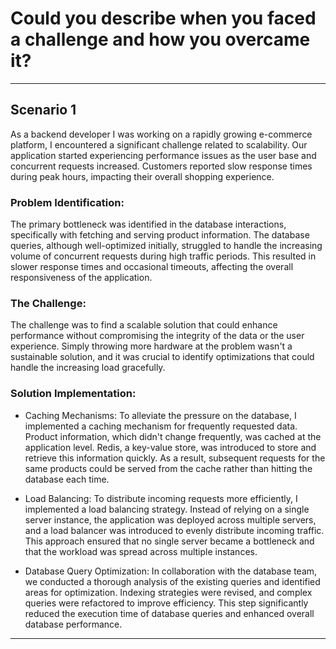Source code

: # Could you describe when you faced a challenge and how you overcame it?

--------
## Scenario 1 
As a backend developer I was working on a rapidly growing e-commerce platform, I encountered a significant challenge related to scalability. Our application started experiencing performance issues as the user base and concurrent requests increased. Customers reported slow response times during peak hours, impacting their overall shopping experience.

### Problem Identification:
The primary bottleneck was identified in the database interactions, specifically with fetching and serving product information. The database queries, although well-optimized initially, struggled to handle the increasing volume of concurrent requests during high traffic periods. This resulted in slower response times and occasional timeouts, affecting the overall responsiveness of the application.

### The Challenge:
The challenge was to find a scalable solution that could enhance performance without compromising the integrity of the data or the user experience. Simply throwing more hardware at the problem wasn't a sustainable solution, and it was crucial to identify optimizations that could handle the increasing load gracefully.

### Solution Implementation:

- Caching Mechanisms:
    To alleviate the pressure on the database, I implemented a caching mechanism for frequently requested data. Product information, which didn't change frequently, was cached at the application level. Redis, a key-value store, was introduced to store and retrieve this information quickly. As a result, subsequent requests for the same products could be served from the cache rather than hitting the database each time.

- Load Balancing:
    To distribute incoming requests more efficiently, I implemented a load balancing strategy. Instead of relying on a single server instance, the application was deployed across multiple servers, and a load balancer was introduced to evenly distribute incoming traffic. This approach ensured that no single server became a bottleneck and that the workload was spread across multiple instances.

- Database Query Optimization:
    In collaboration with the database team, we conducted a thorough analysis of the existing queries and identified areas for optimization. Indexing strategies were revised, and complex queries were refactored to improve efficiency. This step significantly reduced the execution time of database queries and enhanced overall database performance.


------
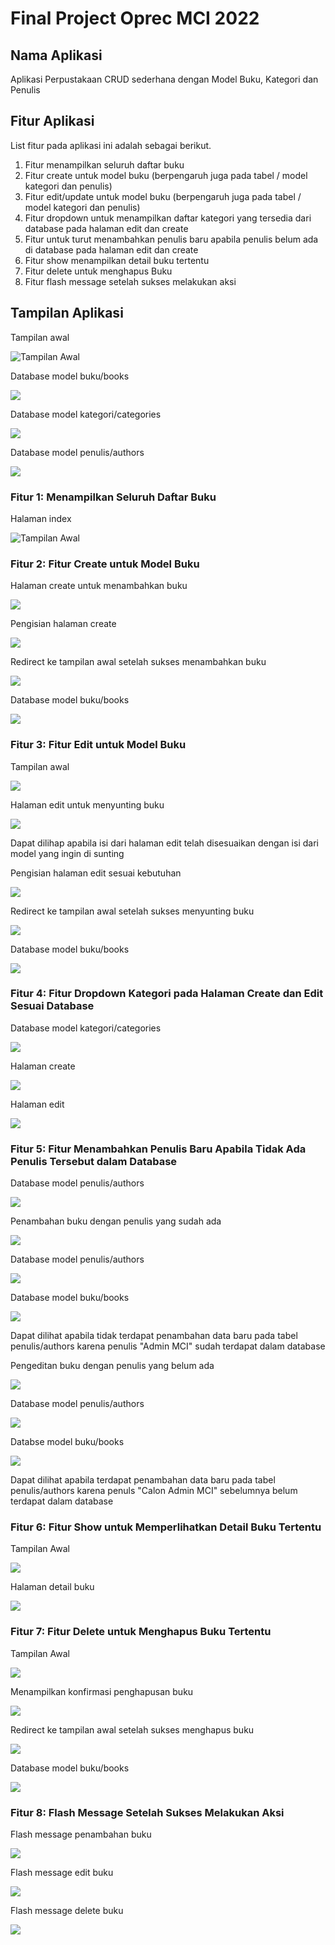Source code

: # Final Project Oprec MCI 2022
  
## Nama Aplikasi
Aplikasi Perpustakaan CRUD sederhana dengan Model Buku, Kategori dan Penulis

## Fitur Aplikasi
List fitur pada aplikasi ini adalah sebagai berikut.
1. Fitur menampilkan seluruh daftar buku
2. Fitur create untuk model buku (berpengaruh juga pada tabel / model kategori dan penulis)
3. Fitur edit/update untuk model buku (berpengaruh juga pada tabel / model kategori dan penulis)
4. Fitur dropdown untuk menampilkan daftar kategori yang tersedia dari database pada halaman edit dan create
5. Fitur untuk turut menambahkan penulis baru apabila penulis belum ada di database pada halaman edit dan create
6. Fitur show menampilkan detail buku tertentu
7. Fitur delete untuk menghapus Buku
8. Fitur flash message setelah sukses melakukan aksi

## Tampilan Aplikasi

Tampilan awal

![Tampilan Awal](2022-06-29-14-40-18.png)

Database model buku/books

![](2022-06-29-14-43-18.png)

Database model kategori/categories

![](2022-06-29-14-44-06.png)

Database model penulis/authors

![](2022-06-29-14-44-29.png)

### Fitur 1: Menampilkan Seluruh Daftar Buku

Halaman index

![Tampilan Awal](2022-06-29-14-40-18.png)

### Fitur 2: Fitur Create untuk Model Buku

Halaman create untuk menambahkan buku

![](2022-06-29-14-42-13.png)

Pengisian halaman create

![](2022-06-29-14-50-43.png)

Redirect ke tampilan awal setelah sukses menambahkan buku

![](2022-06-29-14-52-01.png)

Database model buku/books

![](2022-06-29-14-52-40.png)

### Fitur 3: Fitur Edit untuk Model Buku

Tampilan awal

![](2022-06-29-14-54-34.png)

Halaman edit untuk menyunting buku

![](2022-06-29-14-55-14.png)

Dapat dilihap apabila isi dari halaman edit telah disesuaikan dengan isi dari model yang ingin di sunting

Pengisian halaman edit sesuai kebutuhan

![](2022-06-29-14-57-08.png)

Redirect ke tampilan awal setelah sukses menyunting buku

![](2022-06-29-14-57-56.png)

Database model buku/books

![](2022-06-29-14-58-29.png)

### Fitur 4: Fitur Dropdown Kategori pada Halaman Create dan Edit Sesuai Database

Database model kategori/categories

![](2022-06-29-14-59-59.png)

Halaman create

![](2022-06-29-15-00-23.png)

Halaman edit

![](2022-06-29-15-00-50.png)

### Fitur 5: Fitur Menambahkan Penulis Baru Apabila Tidak Ada Penulis Tersebut dalam Database

Database model penulis/authors

![](2022-06-29-15-02-38.png)

Penambahan buku dengan penulis yang sudah ada

![](2022-06-29-15-03-41.png)

Database model penulis/authors

![](2022-06-29-15-04-24.png)

Database model buku/books

![](2022-06-29-15-05-07.png)

Dapat dilihat apabila tidak terdapat penambahan data baru pada tabel penulis/authors karena penulis "Admin MCI" sudah terdapat dalam database

Pengeditan buku dengan penulis yang belum ada

![](2022-06-29-15-07-42.png)

Database model penulis/authors

![](2022-06-29-15-08-47.png)

Databse model buku/books

![](2022-06-29-15-09-10.png)

Dapat dilihat apabila terdapat penambahan data baru pada tabel penulis/authors karena penuls "Calon Admin MCI" sebelumnya belum terdapat dalam database

### Fitur 6: Fitur Show untuk Memperlihatkan Detail Buku Tertentu

Tampilan Awal

![](2022-06-29-15-10-45.png)

Halaman detail buku

![](2022-06-29-15-11-07.png)

### Fitur 7: Fitur Delete untuk Menghapus Buku Tertentu

Tampilan Awal

![](2022-06-29-15-12-09.png)

Menampilkan konfirmasi penghapusan buku

![](2022-06-29-15-12-35.png)

Redirect ke tampilan awal setelah sukses menghapus buku

![](2022-06-29-15-13-02.png)

Database model buku/books

![](2022-06-29-15-13-29.png)

### Fitur 8: Flash Message Setelah Sukses Melakukan Aksi

Flash message penambahan buku

![](2022-06-29-15-17-07.png)

Flash message edit buku

![](2022-06-29-15-17-49.png)

Flash message delete buku

![](2022-06-29-15-18-09.png)
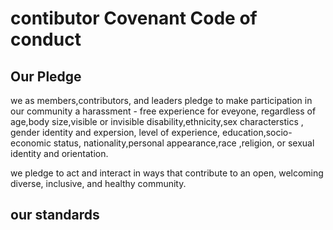 # contibutor Covenant Code of conduct 

## Our Pledge

we as members,contributors, and leaders pledge to make participation in our 
community a harassment - free experience for eveyone, regardless of age,body
size,visible or invisible disability,ethnicity,sex characterstics ,   gender
identity and expersion, level of experience, education,socio-economic status,
nationality,personal appearance,race ,religion, or sexual identity
and orientation.

we pledge to act and interact in ways that contribute to an open, welcoming 
diverse, inclusive, and healthy community.

## our standards

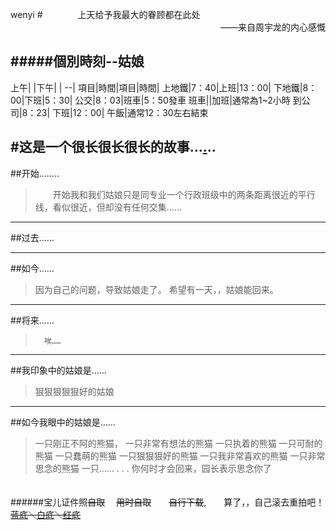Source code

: ﻿wenyi
#　　　　上天给予我最大的眷顾都在此处
　　　　　　　　　　　　　　　　　　　　　　　　——来自周宇龙的内心感慨

#####**個別時刻--姑娘**
---
上午|   |下午|  |
--|
項目|時間|項目|時間|
上地鐵|7：40|上班|13：00|
下地鐵|8：00|下班|5：30|
公交|8：03|班車|5：50發車
班車||加班|通常為1~2小時
到公司|8：23|
下班|12：00|
午飯|通常12：30左右結束




#这是一个很长很长很长的故事...[.]()..
---
##开始……..
>　　开始我和我们姑娘只是同专业一个行政班级中的两条距离很近的平行线，看似很近，但却没有任何交集……

---
##过去……

---
##如今……
>   因为自己的问题，导致姑娘走了。
>   希望有一天，，姑娘能回来。

---
##将来……
>       唉……

---
##我印象中的姑娘是……
>   狠狠狠狠狠好的姑娘

---
##如今我眼中的姑娘是……

>   一只刚正不阿的熊猫，
    一只非常有想法的熊猫
    一只执着的熊猫
    一只可耐的熊猫
    一只蠢萌的熊猫
    一只狠狠狠好的熊猫
    一只我非常喜欢的熊猫
    一只非常思念的熊猫
    一只……
            .
            .
            .
    你何时才会回来，园长表示思念你了
            
　　　　　　　　　　　　　　　　　
　　　　　　　　　　　　　　　　　
######宝儿证件照~~自取~~ 　~~用时自取~~　　~~自行下载~~,　　算了，，自己滚去重拍吧！
~~[蓝底](http://xiongmaoyi.cn/900000_ImageOfBlog/wenyi_1_inch/wenyi_lan.png)＼[白底](http://xiongmaoyi.cn/900000_ImageOfBlog/wenyi_1_inch/wenyi_bai.png)＼[红底](http://xiongmaoyi.cn/900000_ImageOfBlog/wenyi_1_inch/wenyi_hong.png)~~

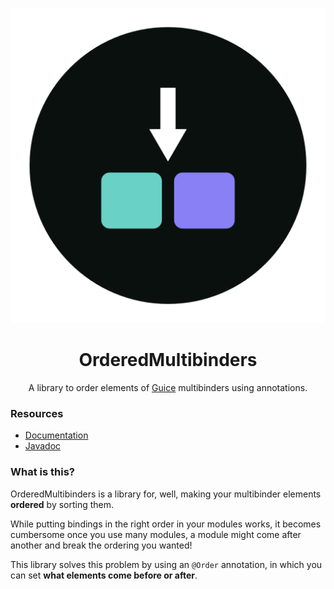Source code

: <p align="center">
  <img src="/artwork/logo.svg">
</p>
<h1 align="center">OrderedMultibinders</h1>
<p align="center">
  A library to order elements of <a href="https://github.com/google/guice">Guice</a> multibinders using annotations.
</p>

### Resources
* [Documentation](https://github.com/jeuxjeux20/OrderedMultibinders/wiki)
* [Javadoc](https://jeuxjeux20.github.io/OrderedMultibinders/)

### What is this?
OrderedMultibinders is a library for, well, making your multibinder elements **ordered** by sorting them.

While putting bindings in the right order in your modules works, it becomes cumbersome once you use many modules, a module might come after another and break the ordering you wanted!

This library solves this problem by using an `@Order` annotation, in which you can set **what elements come before or after**.
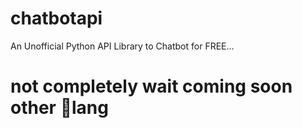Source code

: # chatbotapi
An Unofficial Python API Library to Chatbot for FREE...
# not completely wait coming soon other 👀lang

→ **PROBLEM STATEMENT**:
Transcribe, word for word, only the material from its opening line through the line containing "## Scenario 1", both ends included, and omit the pictures.

→ **ANSWER FOR THE TASK**:
Source code

: # Could you describe when you faced a challenge and how you overcame it?

--------
## Scenario 1 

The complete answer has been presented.